ECLI:NL:RBDHA:2023:4276
Rechtbank Den Haag
- Eerste aanleg - enkelvoudig
- Rechtspraak.nl
Asielaanvraag en Dublinverordening: Medische omstandigheden en interstatelijk vertrouwensbeginsel
In deze zaak heeft de Rechtbank Den Haag op 16 februari 2023 uitspraak gedaan in een asielprocedure waarbij eiseres, een Eritrese vrouw, een verblijfsvergunning asiel voor bepaalde tijd had aangevraagd. De staatssecretaris van Justitie en Veiligheid, als verweerder, had de aanvraag niet in behandeling genomen op grond van de Dublinverordening, omdat Italië verantwoordelijk was voor de behandeling van de aanvraag. Eiseres heeft hiertegen beroep ingesteld, waarbij zij werd bijgestaan door haar gemachtigde en een tolk. Tijdens de zitting op 9 februari 2023 heeft eiseres aangevoerd dat Italië niet langer kan worden vertrouwd om haar asielaanvraag op een humane manier te behandelen, gezien de omstandigheden in Italië en haar persoonlijke situatie, waaronder een trauma dat zij daar heeft opgelopen.
De rechtbank overwoog dat het interstatelijk vertrouwensbeginsel van toepassing is, wat inhoudt dat Nederland erop mag vertrouwen dat Italië zich houdt aan zijn verplichtingen onder het Unierecht en mensenrechtenverdragen. Eiseres heeft echter niet voldoende bewijs geleverd dat Italië in haar geval niet aan deze verplichtingen zal voldoen. De rechtbank concludeerde dat de enkele omstandigheid dat Italië niet tijdig op het overnameverzoek heeft gereageerd, niet voldoende is om aan te nemen dat Italië zich niet aan internationale verplichtingen zal houden. Bovendien heeft de rechtbank vastgesteld dat de medische omstandigheden van eiseres niet zodanig zijn dat zij niet in Italië behandeld kan worden.
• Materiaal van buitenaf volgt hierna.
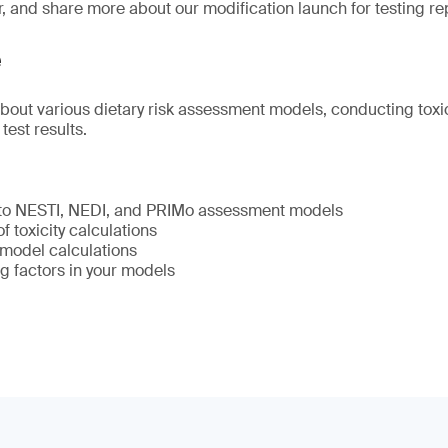
r, and share more about our modification launch for testing re
e
about various dietary risk assessment models, conducting toxic
 test results.
 to NESTI, NEDI, and PRIMo assessment models
 toxicity calculations
model calculations
g factors in your models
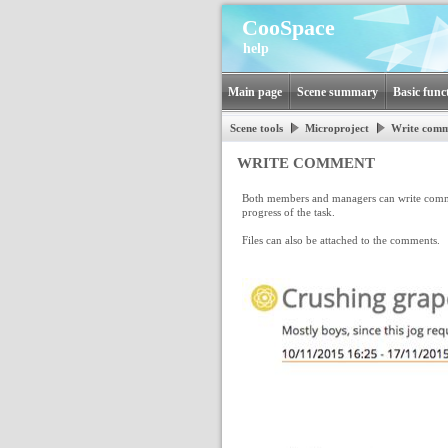
CooSpace
help
Main page
Scene summary
Basic func
Scene tools
Microproject
Write com
WRITE COMMENT
Both members and managers can write commen
progress of the task.
Files can also be attached to the comments.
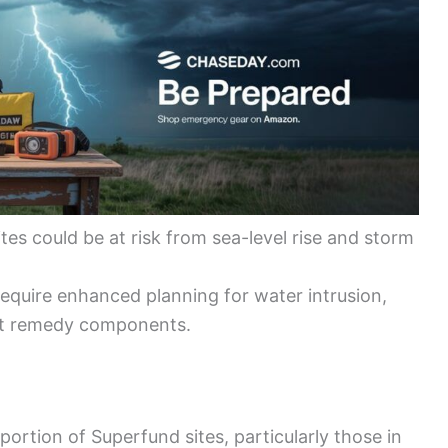
tes could be at risk from sea-level rise and storm
require enhanced planning for water intrusion,
nt remedy components.
portion of Superfund sites, particularly those in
Uiteindelijk heeft de rechtbank het beroep van eiseres ongegrond verklaard, waarbij zij oordeelde dat er geen reden was om af te wijken van de vaststelling dat Italië verantwoordelijk is voor de behandeling van de asielaanvraag. De rechtbank heeft ook geoordeeld dat verweerder geen proceskosten hoeft te vergoeden. Deze uitspraak is openbaar gemaakt en eiseres heeft de mogelijkheid om in beroep te gaan bij de Afdeling bestuursrechtspraak van de Raad van State.